Add the server to your Claude Code MCP configuration:

{
"mcpServers": {
"Whisq": {
"command": "npx",
"args": ["whisq-mcp"]
}
}
}

In Cursor settings, add:

{
"mcp.servers": {
"Whisq": {
"command": "npx",
"args": ["whisq-mcp"]
}
}
}

Any MCP-compatible client can connect using the stdio transport:

Terminal window
npx whisq-mcp

The server communicates over stdin/stdout using the Model Context Protocol.

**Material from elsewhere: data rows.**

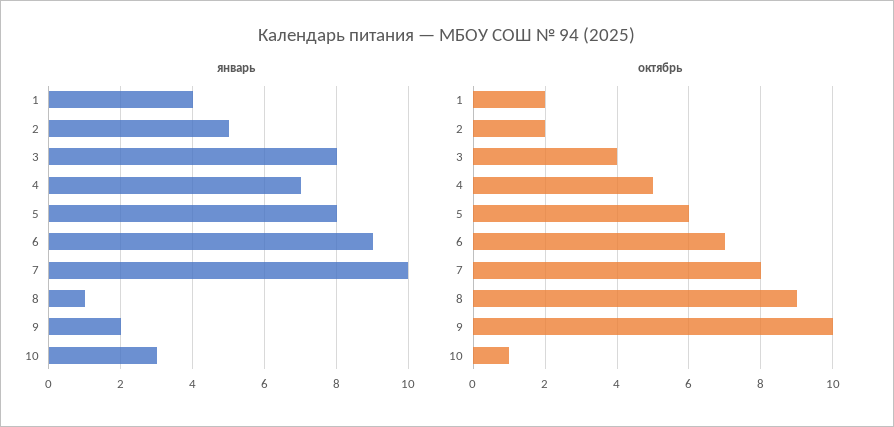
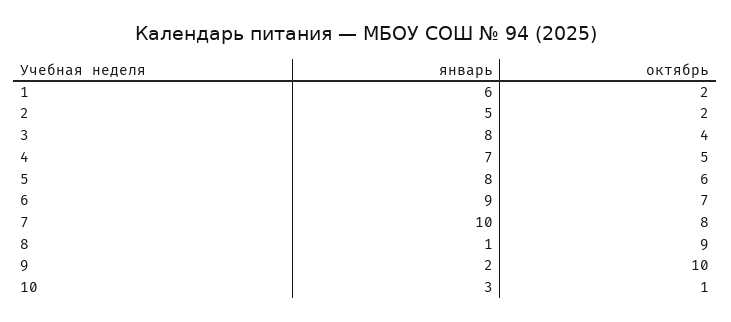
  {
    "январь": {
-     "1": 4,
+     "1": 6,
      "2": 5,
      "3": 8,
      "4": 7,
      "5": 8,
      "6": 9,
      "7": 10,
      "8": 1,
      "9": 2,
      "10": 3
    },
    "октябрь": {
      "1": 2,
      "2": 2,
      "3": 4,
      "4": 5,
      "5": 6,
      "6": 7,
      "7": 8,
      "8": 9,
      "9": 10,
      "10": 1
    }
  }

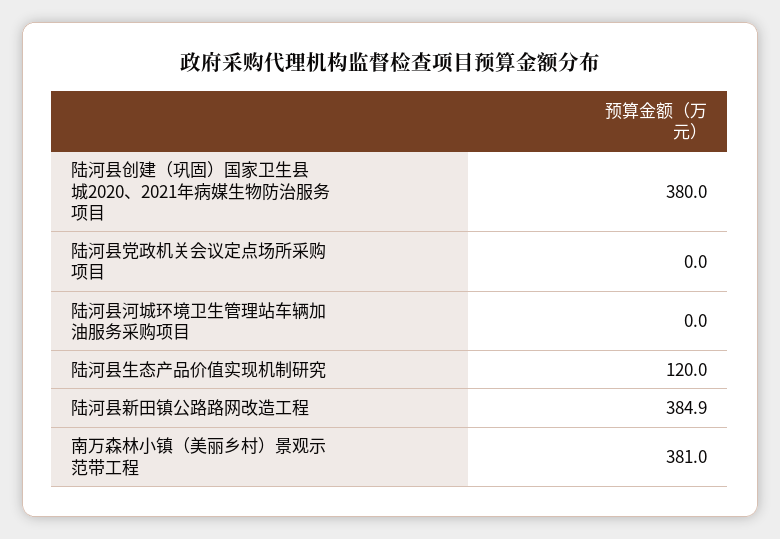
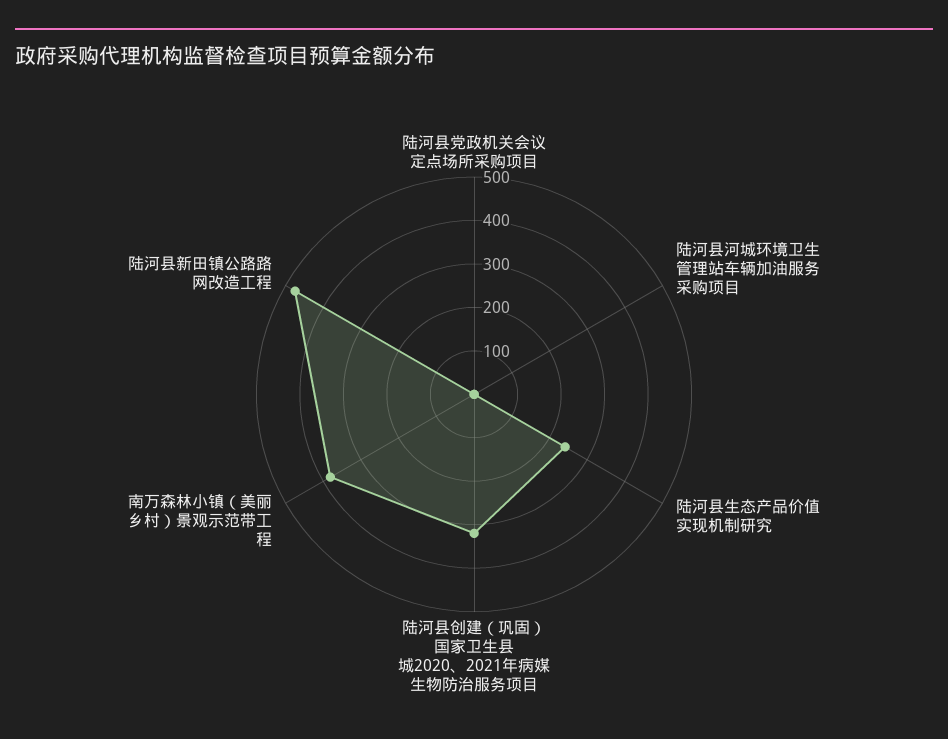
  {
-   "陆河县创建（巩固）国家卫生县城2020、2021年病媒生物防治服务项目": 380,
+   "陆河县创建（巩固）国家卫生县城2020、2021年病媒生物防治服务项目": 320,
    "陆河县党政机关会议定点场所采购项目": 0,
    "陆河县河城环境卫生管理站车辆加油服务采购项目": 0,
-   "陆河县生态产品价值实现机制研究": 120,
+   "陆河县生态产品价值实现机制研究": 240,
-   "陆河县新田镇公路路网改造工程": 384.9,
+   "陆河县新田镇公路路网改造工程": 480,
    "南万森林小镇（美丽乡村）景观示范带工程": 381
  }

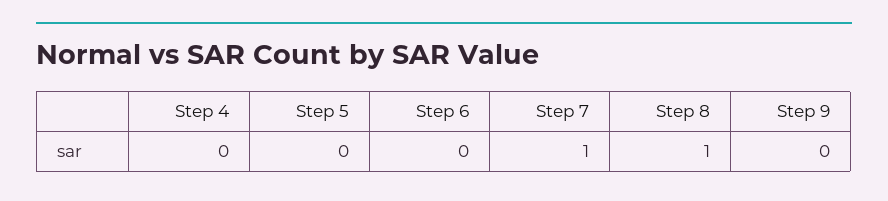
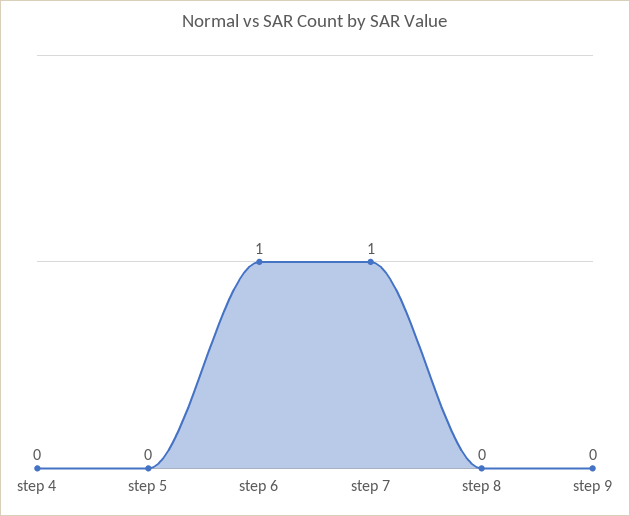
  {
    "Step 4": 0,
    "Step 5": 0,
-   "Step 6": 0,
+   "Step 6": 1,
    "Step 7": 1,
-   "Step 8": 1,
+   "Step 8": 0,
    "Step 9": 0
  }

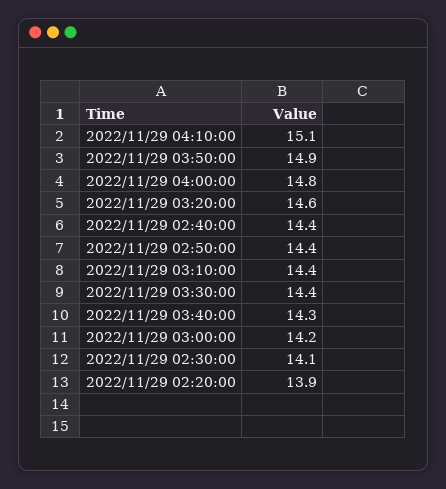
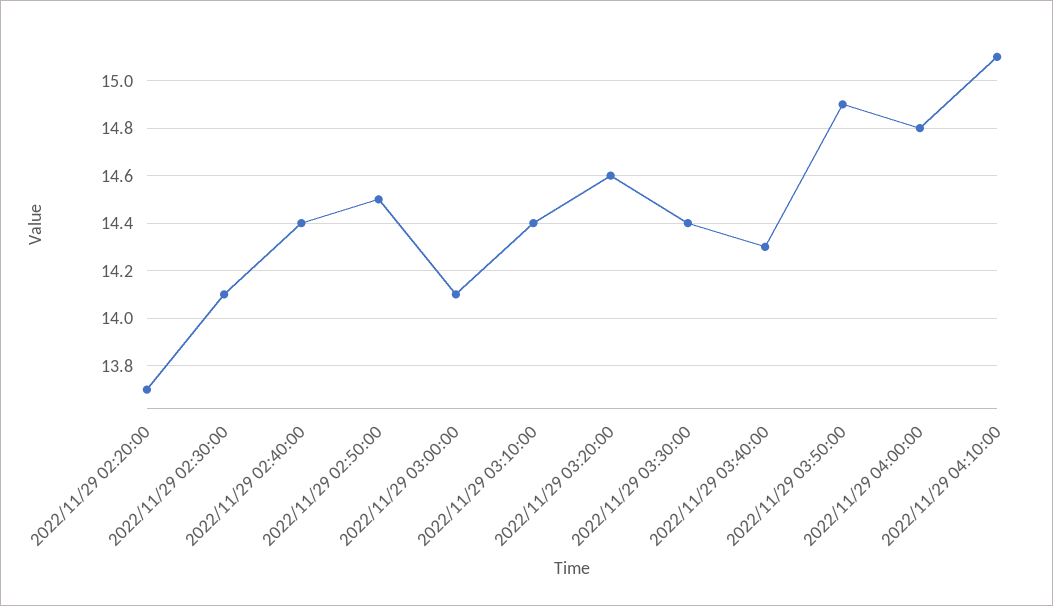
  {
    "2022/11/29 04:10:00": 15.1,
    "2022/11/29 03:50:00": 14.9,
    "2022/11/29 04:00:00": 14.8,
    "2022/11/29 03:20:00": 14.6,
    "2022/11/29 02:40:00": 14.4,
-   "2022/11/29 02:50:00": 14.4,
+   "2022/11/29 02:50:00": 14.5,
    "2022/11/29 03:10:00": 14.4,
    "2022/11/29 03:30:00": 14.4,
    "2022/11/29 03:40:00": 14.3,
-   "2022/11/29 03:00:00": 14.2,
+   "2022/11/29 03:00:00": 14.1,
    "2022/11/29 02:30:00": 14.1,
-   "2022/11/29 02:20:00": 13.9
+   "2022/11/29 02:20:00": 13.7
  }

Generates a Whisq component from a natural language description.

Parameters:

ParamTypeRequiredDescription
namestringYesComponent name in PascalCase
descriptionstringYesWhat the component does
propsstring[]NoOptional prop names

Example prompt:

Use the scaffold_component tool to create a UserCard component
that displays a user's name and email, with props for name and email.

Generated output:

import { component, div, h3, p } from "@whisq/core";
/**
* UserCard — Displays a user's name and email.
*/
const UserCard = component((props: { name: string; email: string }) => {
return div({ class: "user-card" },
h3(props.name),
p(props.email),
);
});
export default UserCard;

Checks Whisq code for common mistakes and anti-patterns.

Parameters:

ParamTypeRequiredDescription
codestringYesTypeScript/JavaScript code to validate

What it checks:

  • Static signal values used as children (should be wrapped in () =>)
  • Direct array mutation (.push() instead of spread)
  • Missing preventDefault on form submissions
  • Import from wrong package paths

Example prompt:

Use validate_code to check this component:
const App = component(() => {
const count = signal(0);
return div(count.value);
});

Response:

Line 3: Signal value used directly as child — wrap in () => for reactivity
Found: div(count.value)
Fix: div(() => count.value)

The MCP server runs as a local process alongside your editor. When you (or the AI) invokes a tool:

  1. The AI sends a tool call request over the MCP protocol
  2. The server processes the request (scaffolding or validation)
  3. The result is returned to the AI for use in its response

No data leaves your machine. The server runs entirely locally.